Maturation-dependent behavioral deficits and cell injury in developing animals during the subacute postictal period

- Status epilepticus causes acute anxiety-like behavior in developing rats.
- Seizure-induced behavioral deficits are age-dependent and can last for days.
- Status epilepticus causes age-dependent cell injury in the limbic system.
- Persistence of behavioral deficits is temporally correlated with limbic cell injury.

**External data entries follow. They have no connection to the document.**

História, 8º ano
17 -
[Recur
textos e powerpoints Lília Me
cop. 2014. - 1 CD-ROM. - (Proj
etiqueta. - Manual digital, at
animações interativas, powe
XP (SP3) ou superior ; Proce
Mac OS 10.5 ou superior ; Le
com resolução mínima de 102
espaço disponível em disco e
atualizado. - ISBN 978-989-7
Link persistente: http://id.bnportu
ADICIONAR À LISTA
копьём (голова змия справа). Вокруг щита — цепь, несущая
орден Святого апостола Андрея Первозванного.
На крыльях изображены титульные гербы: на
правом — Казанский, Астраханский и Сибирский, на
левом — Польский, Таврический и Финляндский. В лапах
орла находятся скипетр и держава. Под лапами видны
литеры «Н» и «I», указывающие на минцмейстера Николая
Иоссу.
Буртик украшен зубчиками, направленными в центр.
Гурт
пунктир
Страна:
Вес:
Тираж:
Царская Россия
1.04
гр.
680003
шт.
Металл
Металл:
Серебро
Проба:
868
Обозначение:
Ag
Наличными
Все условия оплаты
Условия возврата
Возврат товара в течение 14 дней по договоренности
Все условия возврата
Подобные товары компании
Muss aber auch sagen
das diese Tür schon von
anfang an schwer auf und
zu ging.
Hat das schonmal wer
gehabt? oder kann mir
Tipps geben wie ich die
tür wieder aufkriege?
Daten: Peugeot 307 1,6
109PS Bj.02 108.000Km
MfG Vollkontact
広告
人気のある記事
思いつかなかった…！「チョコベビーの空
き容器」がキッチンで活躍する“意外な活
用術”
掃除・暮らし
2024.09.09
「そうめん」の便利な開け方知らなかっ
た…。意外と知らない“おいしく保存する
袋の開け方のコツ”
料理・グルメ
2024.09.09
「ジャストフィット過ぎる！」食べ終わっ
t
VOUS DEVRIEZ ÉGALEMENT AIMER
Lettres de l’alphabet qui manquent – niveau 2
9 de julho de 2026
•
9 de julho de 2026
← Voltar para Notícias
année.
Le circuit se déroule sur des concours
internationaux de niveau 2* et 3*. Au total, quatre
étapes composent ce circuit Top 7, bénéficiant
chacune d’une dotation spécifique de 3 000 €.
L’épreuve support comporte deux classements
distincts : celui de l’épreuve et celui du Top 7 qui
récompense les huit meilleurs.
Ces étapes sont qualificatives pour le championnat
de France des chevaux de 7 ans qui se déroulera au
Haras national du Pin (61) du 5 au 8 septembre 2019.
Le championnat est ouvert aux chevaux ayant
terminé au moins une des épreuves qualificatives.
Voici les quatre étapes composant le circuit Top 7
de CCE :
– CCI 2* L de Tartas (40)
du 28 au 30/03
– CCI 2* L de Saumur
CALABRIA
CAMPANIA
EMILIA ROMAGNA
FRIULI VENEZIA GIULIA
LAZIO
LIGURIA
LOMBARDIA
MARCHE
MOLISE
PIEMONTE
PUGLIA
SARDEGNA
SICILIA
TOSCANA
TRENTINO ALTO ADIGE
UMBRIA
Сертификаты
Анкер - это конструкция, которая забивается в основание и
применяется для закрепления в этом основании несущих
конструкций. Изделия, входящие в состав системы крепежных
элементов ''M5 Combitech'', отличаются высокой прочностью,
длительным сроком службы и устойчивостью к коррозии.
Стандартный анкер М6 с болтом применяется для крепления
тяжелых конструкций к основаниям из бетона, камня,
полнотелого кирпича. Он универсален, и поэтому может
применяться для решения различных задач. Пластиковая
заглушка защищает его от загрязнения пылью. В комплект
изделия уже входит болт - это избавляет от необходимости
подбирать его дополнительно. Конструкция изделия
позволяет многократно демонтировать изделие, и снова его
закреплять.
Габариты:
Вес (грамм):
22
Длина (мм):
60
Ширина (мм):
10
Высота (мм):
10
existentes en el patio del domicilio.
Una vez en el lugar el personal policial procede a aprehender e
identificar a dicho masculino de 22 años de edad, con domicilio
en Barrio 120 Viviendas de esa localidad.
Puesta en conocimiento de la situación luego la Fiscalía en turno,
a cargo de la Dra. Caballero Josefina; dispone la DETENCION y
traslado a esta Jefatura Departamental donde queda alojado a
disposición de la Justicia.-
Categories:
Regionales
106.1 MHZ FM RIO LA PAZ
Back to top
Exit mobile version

Prolonged early-life seizures are associated with disruptions of affective and cognitive function. Postictal disturbances, temporary functional deficits that persist for hours to days after seizures, have not yet been thoroughly characterized. Here, we used kainic acid (KA) to induce status epilepticus (SE) in immature rats at three developmental stages (postnatal day (P) 15, 21, or 30) and subsequently assessed spatial learning and memory in a Barnes maze, exploratory behavior in an open field, and the spatiotemporal distribution of cell injury during the first 7-10 days of the postictal period. At 1 day post-SE, P15-SE rats showed no deficit in the Barnes maze but were hyperexploratory in an open field compared with their littermate controls. In contrast, P21- and P30-SE rats exhibited markedly impaired performance in the Barnes maze and exhibited significantly reduced open field exploration suggestive of anxiety-like behavior. These behavioral changes were transient in P15 rats but more persistent in P21 and enduring in P30 rats after KA-SE. The time course of behavioral deficits in P21 and P30 rats was temporally correlated with the presence of neuronal injury in the lateral septal nuclei, amygdala, and ventral subiculum/CA1, regions involved in modulation of the hypothalamic-pituitary-adrenal stress response.